The resident from the local area did not wish to be named for fear of reprisals for speaking out.
She told The Irish News: "I could come out and voice my opinion and speak my mind, but I couldn't live there any more. I would be put out."
She said the bonfire is "far too close to people's houses" and residents are "afraid of how high it's going to go".
"Anybody that I talk to, they don't want it. People are all older and they work. They can remember the days when there was a wee bonfire at the top of the street, something that was tiny. Now it's just getting ridiculous, the height of it," she said.
"I understand people want to do it, but surely there's somewhere they can have it that it's away from people's properties.
"It's too near houses and there's trees that will go up behind it."
The woman claimed she and other residents have found it difficult to get help from politicians and statutory bodies.
"Nobody really wants to deal with it, and we have no government," she said.
Last year properties were boarded up as the pyre was built in Ravenscroft Avenue car park.
There was also controversy after The Irish News revealed the city council was storing 2,500 pallets for the bonfire at a separate site, costing ratepayers thousands of pounds. The pallets were later stolen, allegedly by the UDA.
In 2015 the bonfire forced 50 families to flee their homes when it was built along Bloomfield Walkway next to Chobham Street.
The following year a newly-built play park was moved to facilitate the bonfire.
In May an agreement was announced by the East Belfast Community Initiative (EBCI), which says it "mediates on behalf of ex-combatants linked to east Belfast UVF".
It said the bonfire was moving to a "safe space" that would "not endanger the homes".
However, the new location near Beechwood Street is just one street along from where it was positioned in 2015.
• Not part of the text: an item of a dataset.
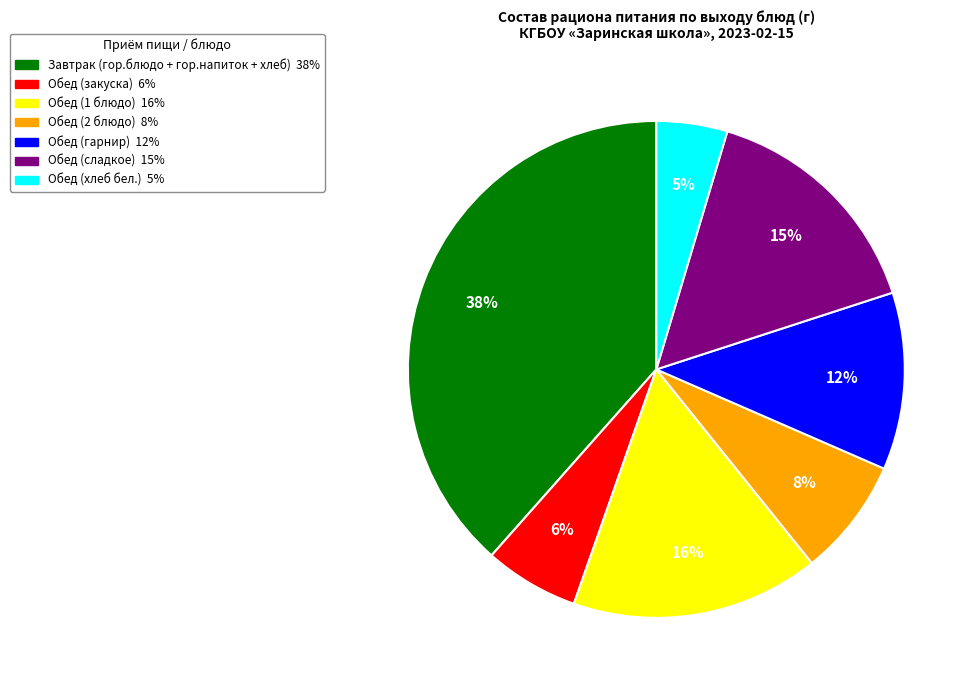

Which category has the biggest portion of the pie?

Завтрак (гор.блюдо + гор.напиток + хлеб)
Loyalist blogger Jamie Bryson, who acts as a spokesman for EBCI, has previously dismissed concerns, saying the agreement was a "positive development and should be welcomed as such".
However, a spokesman for the group was reported yesterday as saying that "following some genuine community concerns it is our understanding the bonfire has already been reduced in size by half".
"This is again extremely positive leadership being shown by the local community and loyalists in the area."